▸ 演習本文
/---
全くの未経験、何をするかも分からずに医療現場へ入職した私。
配属先は、4FのA病棟。
社会的入院(当時は、特養の順番待ちの方が多く、代替えの方法として病院へ長期入院されていた)のお年寄りが9割以上入院されている病棟だ。
初めて制服に袖を通す。
採用面接の際、その場で制服のサイズをはかった。
「とういことは、採用?」(心の声)
その時、淡々と事が進むので深くは考えなかった。
採用面接から1週間後、男子更衣室で自分に与えられたロッカーの前に立っている。
ここは、看護助手も白衣の制服を着る。
サイズは、ピッタリだ...。
朝、8:30、病棟のフロアミーティングが始まる。
主任の看護師さんが集まったスタッフに声をかける「今日から働く、こ〜たろ〜(実際は名字)くんです、この仕事は初めてなので色々教えてあげて下さい」
そう言った後、私の方を見て軽く頷きながら合図をした。
(自己紹介ってことだな...)
「こ〜たろ〜と言います、宜しくお願いします」ペコリ。
「今日は、Yくんに一日付いて仕事を教えてもらって下さい、Yくん、よろしくお願い!」主任さんがYさんに言うと、Yさんがニッコリして「分かりました」と頷く。
Yさんは、とても真面目そうな方だ...。
午前中の3時間ほどYさんに付いて回ったが、見るもの全てが初めてのことばかりだ。
横文字の医療器具名や触ったことのない機材の操作方法の説明を聞き、簡単な業務から順番に教えてもらった。
覚えることは苦手ではない方だが、まるで別世界へ来たような感覚であり、数日間はメモ帳がかなり活躍した。
昼休憩後、食事の終わった患者さんの排泄介助とオムツ交換(この時代はこう表現していた)に回った。
Yさんは、手際よく数名の排泄介助をこなす。
「さて、次は、オムツ交換だね」Yさんは、私の方を見て言った。
何も分からず「はいっ」と返事をする私。
1人のお婆さん(この時は素人なので率直にこう表現するのが1番近いかな?)が寝ているベッドの前に来た。
「カーテンを閉めてくれる?」Yさんが言う。
「はいっ」
ぐるっとベッドを囲むカーテンを私が引くと、Yさんが優しくお婆さんに笑顔で挨拶をしている。
ニッコリ笑うお婆さん。
Yさんは、お婆さんの耳元に近づき「ちょっとお下を見させて下さいね」と周りには聞こえない程度に声の大きさを加減して優しくゆったりとした口調で声をかけた。
頷くお婆さん。
\---
▸ 資料を読み解く
[1] 本文によれば、筆者の配属先はどの病棟ですか。
[2] 本文のうち、「午前中の3時間ほどYさんに付いて回ったが、見るもの全てが初めてのことばかりだ。」を含む語句で始まり「が寝ているベッドの前に来た。」で終わる部分を、一字一句変えずに返してください。

▸ 出典情報
/---
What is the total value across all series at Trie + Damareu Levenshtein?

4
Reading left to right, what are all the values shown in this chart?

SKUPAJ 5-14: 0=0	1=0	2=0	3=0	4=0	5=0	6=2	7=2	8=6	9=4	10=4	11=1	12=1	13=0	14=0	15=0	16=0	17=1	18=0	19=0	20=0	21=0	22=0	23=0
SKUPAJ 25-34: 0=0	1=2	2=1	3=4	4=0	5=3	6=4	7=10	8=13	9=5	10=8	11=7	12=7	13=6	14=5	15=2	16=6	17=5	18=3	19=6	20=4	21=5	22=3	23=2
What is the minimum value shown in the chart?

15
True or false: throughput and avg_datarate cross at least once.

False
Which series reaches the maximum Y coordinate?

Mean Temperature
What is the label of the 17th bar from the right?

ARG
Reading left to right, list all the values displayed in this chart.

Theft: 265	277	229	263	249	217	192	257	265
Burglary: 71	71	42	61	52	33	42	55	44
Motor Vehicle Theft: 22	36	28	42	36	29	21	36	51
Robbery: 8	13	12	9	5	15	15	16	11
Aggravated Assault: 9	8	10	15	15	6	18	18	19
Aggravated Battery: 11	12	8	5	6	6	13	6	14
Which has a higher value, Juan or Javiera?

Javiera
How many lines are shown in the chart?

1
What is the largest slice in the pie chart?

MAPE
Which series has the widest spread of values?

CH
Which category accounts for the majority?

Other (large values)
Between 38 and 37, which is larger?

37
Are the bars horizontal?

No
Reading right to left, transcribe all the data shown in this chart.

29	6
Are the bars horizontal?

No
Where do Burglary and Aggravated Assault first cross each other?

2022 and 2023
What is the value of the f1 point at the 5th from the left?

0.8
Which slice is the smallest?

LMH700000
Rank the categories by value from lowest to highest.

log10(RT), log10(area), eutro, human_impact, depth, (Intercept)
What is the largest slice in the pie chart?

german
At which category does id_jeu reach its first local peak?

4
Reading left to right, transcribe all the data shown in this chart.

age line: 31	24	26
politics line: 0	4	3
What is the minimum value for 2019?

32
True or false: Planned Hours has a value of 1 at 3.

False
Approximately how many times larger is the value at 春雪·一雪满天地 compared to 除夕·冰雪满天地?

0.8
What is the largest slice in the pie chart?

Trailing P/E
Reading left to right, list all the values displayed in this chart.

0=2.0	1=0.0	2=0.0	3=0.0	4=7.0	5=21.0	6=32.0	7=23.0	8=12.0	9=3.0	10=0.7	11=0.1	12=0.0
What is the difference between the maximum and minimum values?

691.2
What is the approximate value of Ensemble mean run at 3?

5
\---
▸ 演習の結果
[1] 4FのA病棟です。

[2]
午前中の3時間ほどYさんに付いて回ったが、見るもの全てが初めてのことばかりだ。
横文字の医療器具名や触ったことのない機材の操作方法の説明を聞き、簡単な業務から順番に教えてもらった。
覚えることは苦手ではない方だが、まるで別世界へ来たような感覚であり、数日間はメモ帳がかなり活躍した。
昼休憩後、食事の終わった患者さんの排泄介助とオムツ交換(この時代はこう表現していた)に回った。
Yさんは、手際よく数名の排泄介助をこなす。
「さて、次は、オムツ交換だね」Yさんは、私の方を見て言った。
何も分からず「はいっ」と返事をする私。
1人のお婆さん(この時は素人なので率直にこう表現するのが1番近いかな?)が寝ているベッドの前に来た。